Absurd? What I said was true. God had set the time of our arrival. But I had neglected the fact that God uses means. This is the paradox of Christianity. God authors and carries out His purposes, but He uses us to accomplish them. It is all of God, but it is our responsibility. This is a difficult concept that our finite minds can only barely grasp. But, if grasped, it will be found, as all the ways of God, to be altogether perfect.
This idea is seen in nearly every one of God’s purposes on earth. The sanctification of believers is an example. Throughout Scripture we see that God sanctifies us largely through our own efforts. Paul tells us in Philippians to “work out your salvation . . . for it is God who works in you.” And the first chapter of 2 Peter implies that God makes us “become partakers of the divine nature” through what we do. There is a sense, then, in which we will not become more holy unless we pursue it. Though the extent of holiness that we will achieve on earth is decreed, it depends on us to achieve it. And you could almost say that the decree depends upon our efforts. Think back to the illustration. It is almost as though the time I would arrive at my destination was set for earlier if I had left earlier, and later if I had left later. I say “almost” because this is not quite the way it works; by definition, a decree cannot change. But it is the way we should think. We work toward the goal and rest in the decree.
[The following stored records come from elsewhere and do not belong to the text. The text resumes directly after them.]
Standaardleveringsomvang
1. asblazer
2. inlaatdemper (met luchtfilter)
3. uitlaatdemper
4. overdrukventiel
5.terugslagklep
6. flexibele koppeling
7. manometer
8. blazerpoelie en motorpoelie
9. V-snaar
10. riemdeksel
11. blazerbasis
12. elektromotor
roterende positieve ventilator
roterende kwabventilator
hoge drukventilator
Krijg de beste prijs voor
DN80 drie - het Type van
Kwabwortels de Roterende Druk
It is important to remember that we think this way all the time without realizing it. We eat because we do not believe that we will be full unless we do. We take showers because we know that our cleanliness depends on it. But I want us to apply this to the large things as well as the small. And I especially want to apply it to the work of redemption.
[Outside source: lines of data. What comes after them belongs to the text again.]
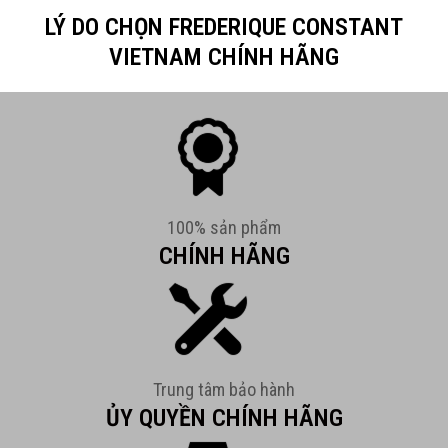
LÝ DO CHỌN FREDERIQUE CONSTANT
VIETNAM CHÍNH HÃNG
100% sản phẩm
CHÍNH HÃNG
Trung tâm bảo hành
ỦY QUYỀN CHÍNH HÃNG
The gathering of the chosen people of God depends upon us. I firmly believe that God will accomplish this work. And he does not need us to do it. But he has chosen that we be the instruments that carry out His redemptive plan. It is accomplished just as our sanctification is accomplished: through our efforts, through the preaching of the gospel to all nations.
In 2 Peter 3:12 we are told to be “hastening the day of God.” How do we hasten the day of God? It has been decreed from eternity past. How can we hasten it? I believe the answer is found three verses earlier when Peter gives the reason that God has already delayed so long in coming.
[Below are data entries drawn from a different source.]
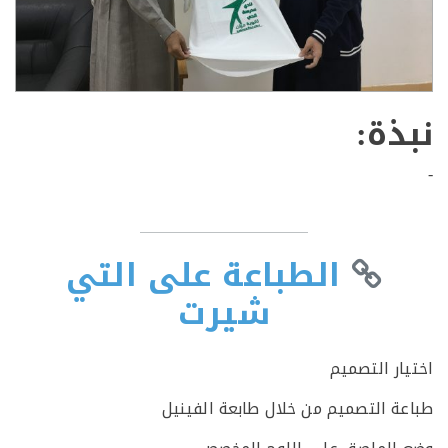
ذة:
الطباعة على التي
شيرت
ار التصميم
ة التصميم من خلال طابعة الفينيل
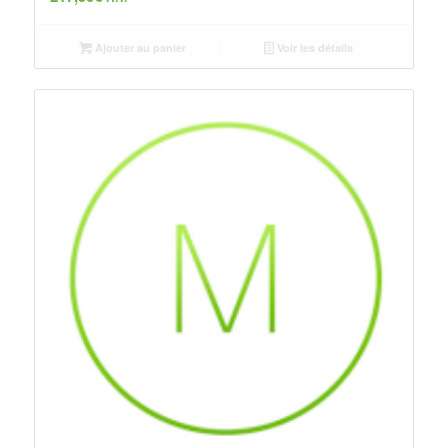
Ajouter au panier
Voir les détails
“The Lord is not slow about His promise [the promise of His coming], as some count slowness, but is patient toward you [or us], not wishing for any to perish but for all to come to repentance.”
I am convinced that this refers to the elect. God is in a sense waiting, though actively, until he brings all of us (the chosen of God) to salvation. He will not return until that is finished. So how do we hasten the day of God? We do so by hastening the completion of this work; by earnest and diligent proclamation of the gospel. Because the day for which we so much long will not arrive until all of God’s elect have heard and believed.
And this gospel of the kingdom shall be preached to all the nations, and then the end shall come.
~Matthew 24:14

October 4, 2006 at 8:49 pm
I’ve been discussing this with a friend and your thoughts clarified some of mine greatly. Thanks, old thing. Good show.
October 5, 2006 at 9:08 pm
I really enjoyed reading your blog. I had never thought much about or understood much of how God sanctifies us–and yet we are to strive after holiness. I can easily understand both separately, but the difficulty comes in putting them together! Anyway, discussing this at Bible study and reading your blog have been interesting and helpful.